PAGE EXTRACT:
Littlest Pet Shop is an animated television series based on the toy franchise Littlest Pet Shop released by Kenner Products. The series debuted on October 16, 1995 in the United States and syndicated to local stations by distributor Claster Television. It was produced by Sunbow Entertainment in the United States, and Créativité & Développement and AB Productions in France.

Plot
Littlest Pet Shop follows the lives of five miniature animals who live in a pet shop on Littlest Lane and have their own treehouse inside of the store.

Characters

Main
 Stu (voiced by Michael Donovan) - A blue dog with a bumbling personality who happens to be a big eater. His name is pun on stew.
 Chloe (voiced by Babs Chula) - A sarcastic purple cat who has been reincarnated many times with her first life being in Ancient Egypt.
 Viv (voiced by Lynda Boyd in a British accent) - A music-loving pink rabbit who sings and dances. She has a backing band that lives in her top hat.
 Chet (voiced by Lee Tockar) - A macho yellow horse who acts like a cowboy. His name is pun on the slang term Chad.
 Squeaks (vocal effects provided by Ted Cole) - A red monkey who loves bananas and speaks in monkey language that the other characters understand.

REQUIREMENTS:
**A.** From the Littlest Pet Shop article above, extract word for word the part that opens with the words containing "Chloe (voiced by" and closes with "slang term Chad.".
**B.** Answer these questions using the Littlest Pet Shop article above:
(i) On what date did the series debut in the United States?
(ii) Who voices the purple cat Chloe?
(iii) What lives in Viv's top hat?
**C.** Write what follows next in the Littlest Pet Shop article, continuing after the entry for Squeaks.

Items from a data source:

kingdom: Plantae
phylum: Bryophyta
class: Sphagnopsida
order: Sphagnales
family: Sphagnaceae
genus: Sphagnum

TASK-BY-TASK OUTPUTS:
**A.**
Chloe (voiced by Babs Chula) - A sarcastic purple cat who has been reincarnated many times with her first life being in Ancient Egypt.
 Viv (voiced by Lynda Boyd in a British accent) - A music-loving pink rabbit who sings and dances. She has a backing band that lives in her top hat.
 Chet (voiced by Lee Tockar) - A macho yellow horse who acts like a cowboy. His name is pun on the slang term Chad.

**B.**
(i) October 16, 1995
(ii) Babs Chula
(iii) A backing band

**C.**
Recurring
 Elwood P. Harvey (voiced by Ian James Corlett) - A man who runs the pet shop. His name and appearance are a reference to the movie Harvey.
 Delilah (voiced by Shirley Millner) - A normal-sized monitor lizard who plots to eat the pets and is owned by Elwood.
 Harriet - A parrot who often joins the main pets.
 Rookie (voiced by Sarah Strange) - A brown puppy who lives in the pet shop.
 Sergeant Butch Kowalski (voiced by Garry Chalk) - A green militaristic hamster.
 Bernice - A hamster and Butch's love interest.
 Mumsy (voiced by Kathleen Barr) - An archaeologist and explorer who is Elwood's mother.

Episodes

Production
Littlest Pet Shop was animated by AKOM in South Korea, KK C&D Asia in Japan, and Wang Film Productions in Taiwan.

Broadcast
Littlest Pet Shop was syndicated to local stations in the United States. The series was also broadcast on Tiny Pop and CBBC in the United Kingdom.

Home media releases
In 1996, Family Home Entertainment released the show on four VHS cassettes each containing 2 to 4 episodes. The Christmas video entitled Do Not Solve Until Christmas (which contains "Do Not Solve Until Christmas" and "Who Scrooged McRude?") was released as part of the Family Home Entertainment Christmas Classics series.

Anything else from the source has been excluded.